_Data listing_
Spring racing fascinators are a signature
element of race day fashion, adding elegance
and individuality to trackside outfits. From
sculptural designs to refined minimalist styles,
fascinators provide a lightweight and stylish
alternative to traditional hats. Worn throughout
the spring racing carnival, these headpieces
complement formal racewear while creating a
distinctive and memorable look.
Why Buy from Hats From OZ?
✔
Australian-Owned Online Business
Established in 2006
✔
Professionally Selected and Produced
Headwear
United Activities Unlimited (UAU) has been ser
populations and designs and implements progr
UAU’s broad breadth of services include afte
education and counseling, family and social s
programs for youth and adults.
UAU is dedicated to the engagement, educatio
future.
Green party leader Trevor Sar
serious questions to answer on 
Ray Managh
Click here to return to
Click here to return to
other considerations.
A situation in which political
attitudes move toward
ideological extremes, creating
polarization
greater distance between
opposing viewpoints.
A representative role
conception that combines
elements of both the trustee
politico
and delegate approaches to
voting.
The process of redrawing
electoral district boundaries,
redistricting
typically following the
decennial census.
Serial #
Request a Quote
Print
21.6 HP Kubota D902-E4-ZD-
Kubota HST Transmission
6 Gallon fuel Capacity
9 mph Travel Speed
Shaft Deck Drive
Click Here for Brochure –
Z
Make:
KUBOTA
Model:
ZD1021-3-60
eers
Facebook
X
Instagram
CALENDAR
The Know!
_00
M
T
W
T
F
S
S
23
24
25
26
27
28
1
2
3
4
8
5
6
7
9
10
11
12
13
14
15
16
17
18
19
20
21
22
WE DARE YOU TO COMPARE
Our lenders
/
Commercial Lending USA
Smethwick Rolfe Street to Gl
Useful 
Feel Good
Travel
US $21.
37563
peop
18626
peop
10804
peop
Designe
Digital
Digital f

_Required action_
Copy out every line of the data above word for word, in the same order.

_Reply_
Spring racing fascinators are a signature
element of race day fashion, adding elegance
and individuality to trackside outfits. From
sculptural designs to refined minimalist styles,
fascinators provide a lightweight and stylish
alternative to traditional hats. Worn throughout
the spring racing carnival, these headpieces
complement formal racewear while creating a
distinctive and memorable look.
Why Buy from Hats From OZ?
✔
Australian-Owned Online Business
Established in 2006
✔
Professionally Selected and Produced
Headwear
United Activities Unlimited (UAU) has been ser
populations and designs and implements progr
UAU’s broad breadth of services include afte
education and counseling, family and social s
programs for youth and adults.
UAU is dedicated to the engagement, educatio
future.
Green party leader Trevor Sar
serious questions to answer on 
Ray Managh
Click here to return to
Click here to return to
other considerations.
A situation in which political
attitudes move toward
ideological extremes, creating
polarization
greater distance between
opposing viewpoints.
A representative role
conception that combines
elements of both the trustee
politico
and delegate approaches to
voting.
The process of redrawing
electoral district boundaries,
redistricting
typically following the
decennial census.
Serial #
Request a Quote
Print
21.6 HP Kubota D902-E4-ZD-
Kubota HST Transmission
6 Gallon fuel Capacity
9 mph Travel Speed
Shaft Deck Drive
Click Here for Brochure –
Z
Make:
KUBOTA
Model:
ZD1021-3-60
eers
Facebook
X
Instagram
CALENDAR
The Know!
_00
M
T
W
T
F
S
S
23
24
25
26
27
28
1
2
3
4
8
5
6
7
9
10
11
12
13
14
15
16
17
18
19
20
21
22
WE DARE YOU TO COMPARE
Our lenders
/
Commercial Lending USA
Smethwick Rolfe Street to Gl
Useful 
Feel Good
Travel
US $21.
37563
peop
18626
peop
10804
peop
Designe
Digital
Digital f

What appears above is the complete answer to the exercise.